Requirement -> Could you copy the records below exactly, leaving out any pictures they include?
Input data Start Marker
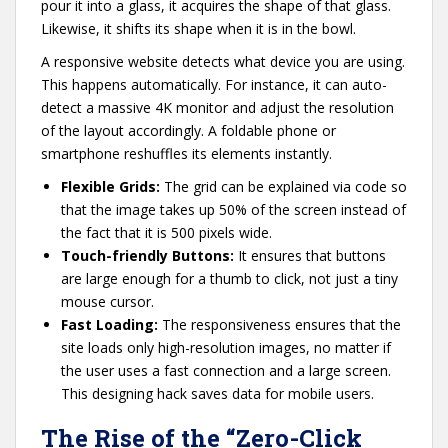
pour it into a glass, it acquires the shape of that glass.
Likewise, it shifts its shape when it is in the bowl.
A responsive website detects what device you are using.
This happens automatically. For instance, it can auto-
detect a massive 4K monitor and adjust the resolution
of the layout accordingly. A foldable phone or
smartphone reshuffles its elements instantly.
Flexible Grids:
The grid can be explained via code so
that the image takes up 50% of the screen instead of
the fact that it is 500 pixels wide.
Touch-friendly Buttons:
It ensures that buttons
are large enough for a thumb to click, not just a tiny
mouse cursor.
Fast Loading:
The responsiveness ensures that the
site loads only high-resolution images, no matter if
the user uses a fast connection and a large screen.
This designing hack saves data for mobile users.
The Rise of the “Zero-Click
Input data End Marker
Reply ->
pour it into a glass, it acquires the shape of that glass.
Likewise, it shifts its shape when it is in the bowl.
A responsive website detects what device you are using.
This happens automatically. For instance, it can auto-
detect a massive 4K monitor and adjust the resolution
of the layout accordingly. A foldable phone or
smartphone reshuffles its elements instantly.
Flexible Grids:
The grid can be explained via code so
that the image takes up 50% of the screen instead of
the fact that it is 500 pixels wide.
Touch-friendly Buttons:
It ensures that buttons
are large enough for a thumb to click, not just a tiny
mouse cursor.
Fast Loading:
The responsiveness ensures that the
site loads only high-resolution images, no matter if
the user uses a fast connection and a large screen.
This designing hack saves data for mobile users.
The Rise of the “Zero-Click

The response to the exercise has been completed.